Specific training is out there for those specifically looking to do peds onc at a masters level, though there probably aren't that many...
http://sklad.cumc.columbia.edu/nursing/programs/onp.php
http://www.txccc.org/pnp-fellowship/
http://www.nursing.upenn.edu/academic_programs/grad/masters/program_detail.asp?prid=18
JeanettePNP, MSN, RN, NP
1 Article; 1,863 Posts
Annaiya, NP
555 Posts
I think it is entirely possible to work in an H/O clinic as a PNP, but it might be very hard to get a job without H/O RN experience. This is a very popular specialty, so you might want to get RN experience first. Just a thought:)
shannons1
37 Posts
I am a FNP with mainly pediatric experience the last 18 years(over 13 as NP). Currently I work inpatient peds heme/onc covering at night. My coworkers are all PNPs. I love this job!! Now I worked quite a few years in general pediatrics, retail clinics, and ED so I was definitely ready to specialize. I would really recommend that a new NP try some general pediatrics or family practice or even fast track ED for a couple of years before specializing. It just gives you so much variety. Not sure if that helps, just thought I'd share:)
This is all excellent advice and also quite reassuring. Thank you! I'd really like to work as an RN before NP even if I have the official PNP credentials. I love the direct-entry program, but I do think it seems vital and incredibly helpful to gain some RN experience before practicing as an NP. Overall, it's great to hear that working as a PNP is entirely possible in the hospital and within specialty clinics.
rnsrgr8t
395 Posts
I am a PNP in a pediatric hospital and work in urology. I am certified in primary care but the acute care option was not available when I was in school 7 years ago. It is very possible to get a job in a specialty area. I had no prior urology experience but my department was willing to train me. One thing to be wary of with direct entry programs in peds... a lot of pediatric employers want you to have a minimum amount of pediatric experience. With my current job, it was my first one out of grad school but they wanted 5 years of peds experience which I had. Some of my classmates had trouble getting jobs because they did not have any pediatric experience.
rnhunter
11 Posts
I would consider all my options before making any decisions. If you are truly wanting to end up in an ACUTE CARE setting, then you should persue the ACPNP (acute care) option. This is getting "muddier" every day. This is particularly true when it comes to medical legal issues. More and more nurse practitioners are being named in law suits. If you are put on the stand and a lawyer asks you what is your educational preparation, what would your response be? I recently attended the AANP conference. This was the jest of the discussion.

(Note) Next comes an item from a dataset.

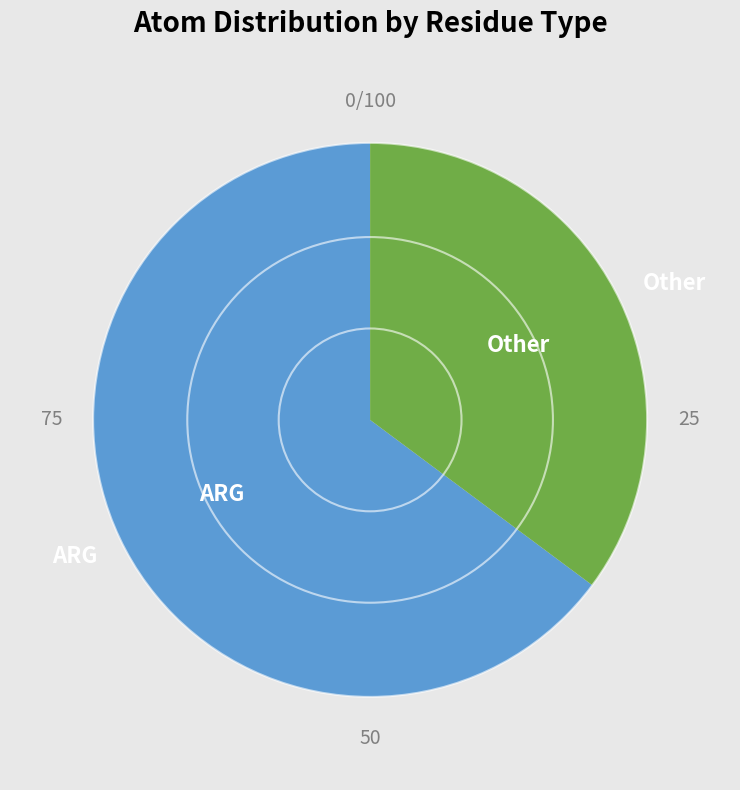

Between Other and ARG, which is larger?

ARG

According to the expert panel, your experience as AN RN essentially means nothing, it is your educational preparational as an APN that is curcial. For example, one of my colleagues, who worked in critical care as an RN, obtained his FNP. He began working for a neurosurgeon and was reported to the board of nursing for practicing outside his scope of practice for rounding/caring for patients in the ICU. The board of nursing forbid him from rounding on patient's in the ICU setting. They advised him that further incidences would result in disciplinary action. The expert panel also stated that as time goes on, more and more boards of nursing are putting this into their nurse practice acts. They gave an example of the arizona board of nursing. They essentially said that your experience as an RN nor your supervising physician "signing off" on your orders is acceptable. This is not as articulate as I was hoping but hope it helps. I am an ACNP (adult).

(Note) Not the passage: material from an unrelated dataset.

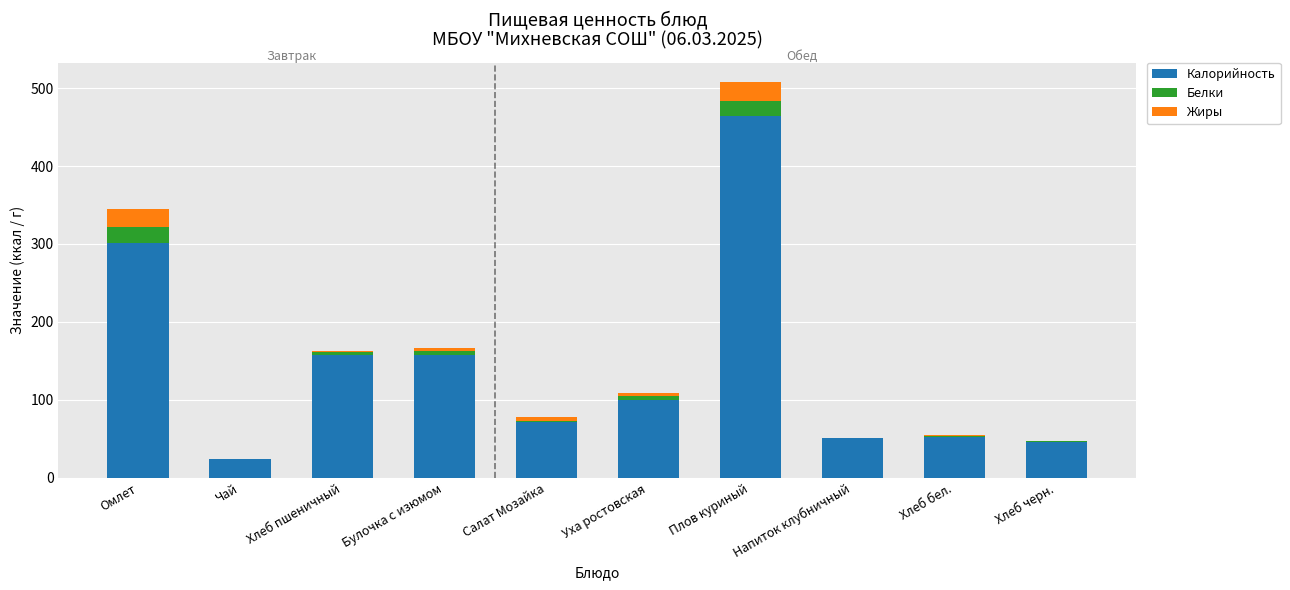

At which category is the sum across all series the highest?

Плов куриный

For example, one of my colleagues, who worked in critical care as an RN, obtained his FNP. He began working for a neurosurgeon and was reported to the board of nursing for practicing outside his scope of practice for rounding/caring for patients in the ICU. The board of nursing forbid him from rounding on patient's in the ICU setting. They advised him that further incidences would result in disciplinary action.

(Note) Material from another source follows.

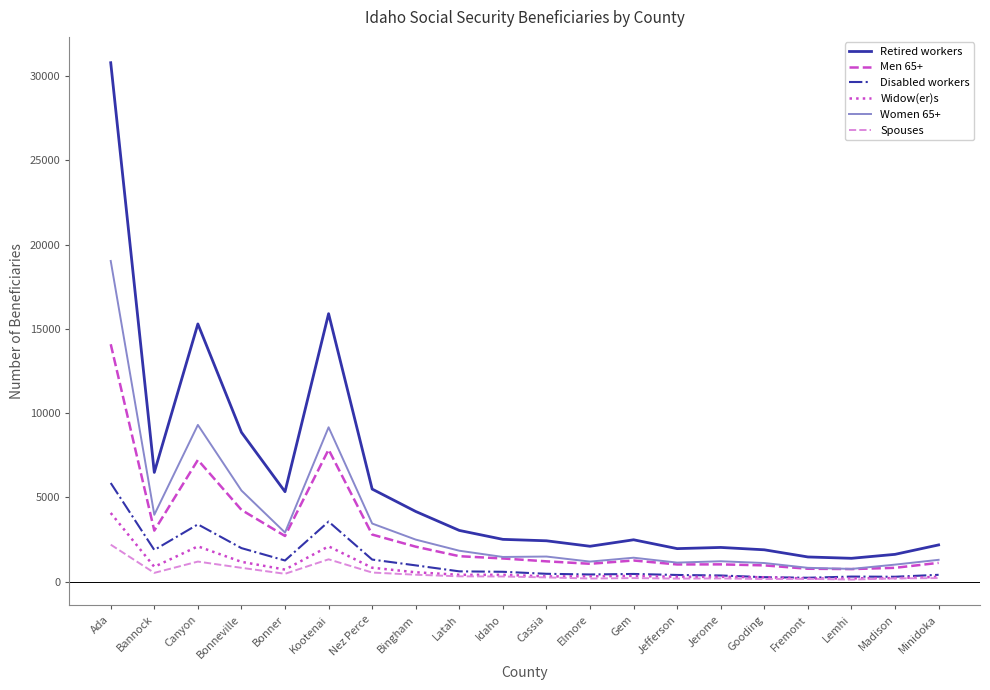

Rank the series by their maximum value, from lowest to highest.

Spouses, Widow(er)s, Disabled workers, Men 65+, Women 65+, Retired workers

That is really interesting. Do you live in one of the states where the BoN already requires acute care certification to be able to work in acute care?
the healer's art
209 Posts
This is good to know because some of the schools I am applying to just have a primary care pediatric NP program and I want to do more specialized/critical care work. I too would probably work as an RN for a bit before I work as an NP and preferably in a PICU.